Figure 6 shows that the fitness of the improved BPNN model converges to the 50th iteration, and the fitness value is stable at about 1.35. It can be seen that the improved model has higher adaptability and has been optimised to some extent. Through training, quantifiable classification criteria or experts’ experience information that is not easy to quantify are stored in the nonlinear network. The new experimental data are used to measure the instructional quality evaluation NN. The prediction accuracy of the model is shown in Figure 7.

It can be seen that the prediction accuracy of this model is at a relatively high level, and its accuracy is higher than that of the comparison algorithm. In this chapter, the experiment is carried out again, and the results of instructional quality evaluation model training based on algebraic algorithm, BPNN, and the improved algorithm in this paper are compared. The results are shown in Table 2.

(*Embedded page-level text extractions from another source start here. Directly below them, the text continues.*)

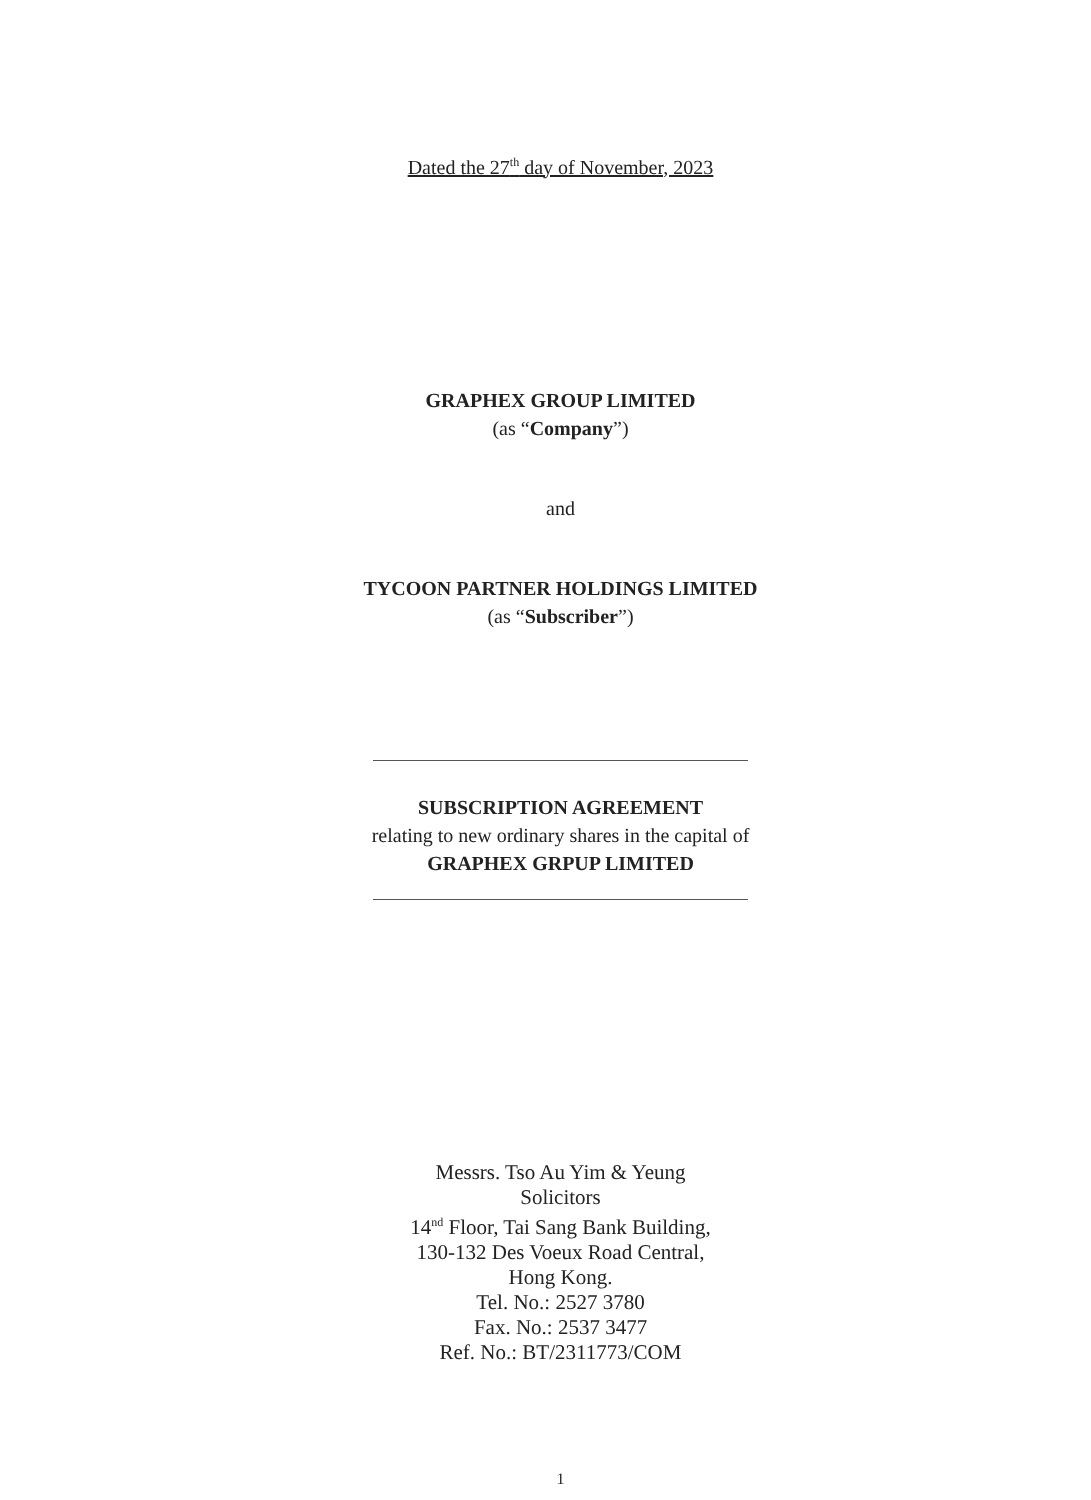Dated the 27<sup>th</sup> day of November, 2023
GRAPHEX GROUP LIMITED
(as “Company”)
and
TYCOON PARTNER HOLDINGS LIMITED
(as “Subscriber”)
SUBSCRIPTION AGREEMENT
relating to new ordinary shares in the capital of
GRAPHEX GRPUP LIMITED
Messrs. Tso Au Yim & Yeung
Solicitors
14<sup>nd</sup> Floor, Tai Sang Bank Building,
130-132 Des Voeux Road Central,
Hong Kong.
Tel. No.: 2527 3780
Fax. No.: 2537 3477
Ref. No.: BT/2311773/COM
1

According to the above data analysis, if the qualitative evaluation method is preferred, the evaluation results will be easily influenced by the evaluators’ subjective factors, which will lead to the randomness of the evaluation. If the quantitative evaluation method is preferred, the evaluation process and evaluation results will fall into dogmatic data, ignoring the exploration of the innovative consciousness of the object, and the embodiment of its value. In this paper, the comprehensive evaluation value of experts after many lectures is used as the expected output index, and such sample data is used to train the network. It embodies the combination of quantitative and qualitative ideas in instructional quality evaluation. Through many experiments in this chapter, the results prove that the evaluation method in this paper has certain superior performance and feasibility. And the prediction accuracy of this model is as high as 94.79%, which is about 8.52% higher than that of the traditional methods. At the same time, the experiment shows that AI music teaching has some positive effects in stimulating students’ interest in music learning and improving students’ music achievements. It is effective and feasible to use AI in music teaching.

5. Conclusions

This paper discusses the advantages and limitations of AI technology in music education. Each registered user can receive an individual learning plan tailored to their specific needs thanks to AI technology. The AI-customized learning plan is fundamentally different from the traditional educational learning plans, and the AI-customized learning plan can more effectively develop students’ potential. AI technology will mature and be applied to music education in the future, bringing great convenience and efficiency to music teaching. At the same time, this paper evaluates the effectiveness of AI music teaching from a DL perspective. This paper describes the general structure and algorithm of a NN evaluation system based on the characteristics of instructional quality evaluation. The weight of the index system is determined using an improved BPNN with better function approximation and fault tolerance, resulting in scientific and reasonable evaluation results. Experiments show that the prediction accuracy of this model is as high as 94.79%, which is about 8.52% higher than that of the traditional methods. It is applicable to the evaluation of complex nonlinear systems whose grading criteria are not easy to be analytically expressed, and has certain practicability and feasibility. At the same time, practice has proved that AI music teaching plays a positive role in stimulating students’ interest in music learning and improving students’ music performance. Using AI in music teaching is effective and feasible. Although this paper has achieved some research results, there are still some shortcomings and areas to be improved in the research process. In the next step, we will do more in-depth data mining and sorting on the data of music instructional quality evaluation, so as to better serve the instructional quality evaluation.

Data Availability

The data used to support the findings of this study are available from the author upon request.

Conflicts of Interest

The author does not have any possible conflicts of interest.